Als zweites großes Thema wurden die neuen Chancen erörtert, die sich mit der Ganztagesschule vor allem hinsichtlich ehrenamtlicher und professioneller Angebote der Jugendarbeit aus Verbänden, Vereinen und Kirchen ergeben. In ihrem einführenden Referat stellte Gerlinde Berger (BDKJ) fest: "Die Schule benötigt immer mehr Zeit, da die Effizienz der Bildung im Vordergrund steht". Bei der Jugendarbeit hingegen seien die Vorteile nicht auf den ersten Blick erkennbar. Insbesondere beim G8 hätten die Schüler so gut wie gar keine Zeit mehr für irgendeine Form der Jugendarbeit.

 

Daher müsse sich die kirchliche und nichtkirchliche Jugendarbeit neue Räume erschließen. "Jugendarbeit und Schule als Bildungspartner auf gleicher Augenhöhe", würde sie sich wünschen. Insbesondere die Ganztagesangebote der Schulen machen Freiräume für außerschulische Angebote von Vereinen, Verbänden und den Kirchen möglich. Michael Kroll von der Caritas Bayern stellte professionelle Angebote der Jugendsozialarbeit vor. Insbesondere würden diese bei der Berufsorientierung, bei schwierigen Schülern, bei der Erziehungsberatung und bei der Jugendarbeit immer wichtiger. Darüber hinaus seien in den Gemeinden auch Netzwerke von Akteuren der Jugendarbeit und der Jugendsozialarbeit dringend notwendig. Ltd. Ministerialrat Georg Hahn ergänzte, dass Jugendsozialarbeit ab diesem Schuljahr auch in Grundschulen möglich sei und wies auf ein Förderprogramm hin, wonach bis 2016 in Bayern 1000 Schulen mit Jugendsozialarbeit ausgestattet werden sollen.

 

Im Weiteren stellte Religionslehrer Wolfgang Dinkel Angebote der Schulpastoral im Zusammenhang mit der Ganztagesschule vor. Die Möglichkeiten der Jugendstelle der Erzdiözese zeigte Stefan Marschall mit dem Projekt P.A.C.O.S auf. Unter dem Titel "Kirche geht in die Schule" wurde unter der Leitung von Monika Feichtner-Wörndle, Religionslehrerin an Volksschulen in Garmisch-Partenkirchen, ein umfassendes Ausbildungspatenprojekt ins Leben gerufen.
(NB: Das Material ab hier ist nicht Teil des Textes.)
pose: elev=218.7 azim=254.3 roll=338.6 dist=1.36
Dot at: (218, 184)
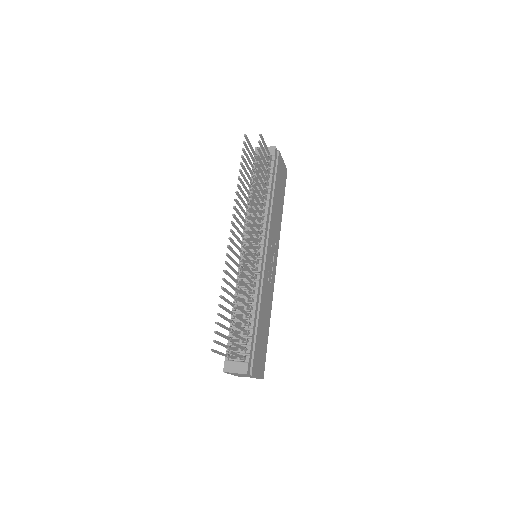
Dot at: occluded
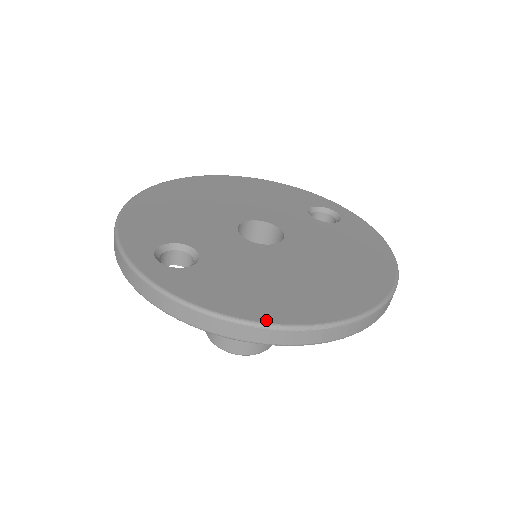
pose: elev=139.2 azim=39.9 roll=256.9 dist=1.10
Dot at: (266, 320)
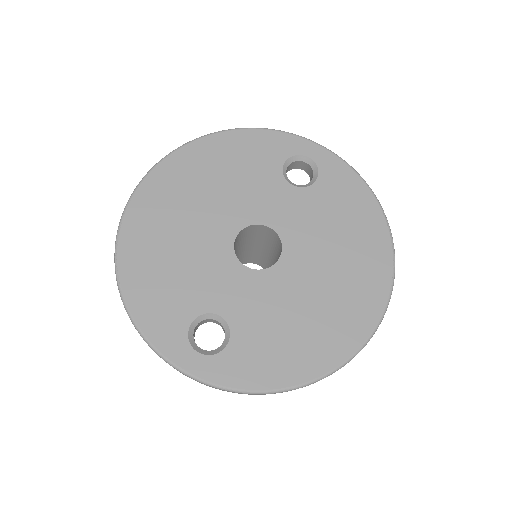
Dot at: (315, 376)
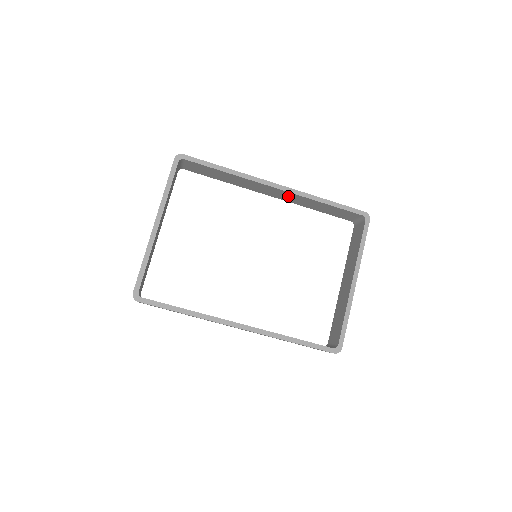
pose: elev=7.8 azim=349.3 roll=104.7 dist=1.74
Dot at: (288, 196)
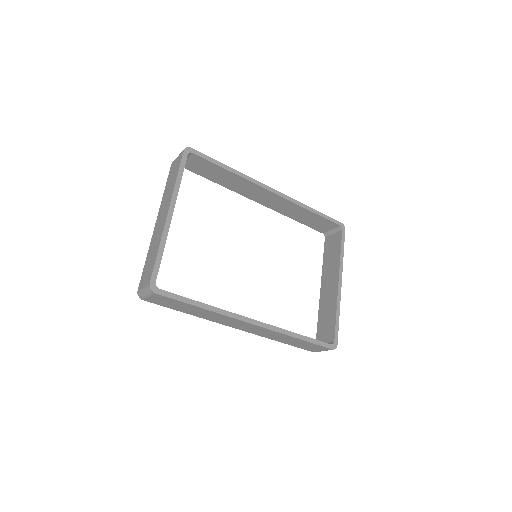
Dot at: (278, 203)
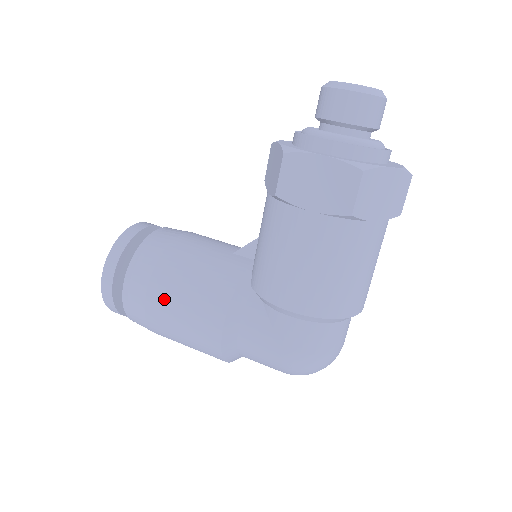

Religionslehrer Michael Kroschewski vom Gymnasium in Marktheidenfeld stellte das Projekt "Wir holen die Welt herein" vor. Domkapitular Erich Pfanzelt, Leiter des Katholischen Schulkommisariats in Bayern sprach abschließend noch Aspekte der kirchlichen Jugendarbeit und deren Wandel an. Kirche müsse zukünftig zu den Jugendlichen hingehen.

 

Mit dem Titel "Schule neu denken" verband Pfanzelt die Hoffnung, dass in den Schulen die schulische Bildung und Jugendarbeit zukünftig verstärkt miteinander gestaltet werden.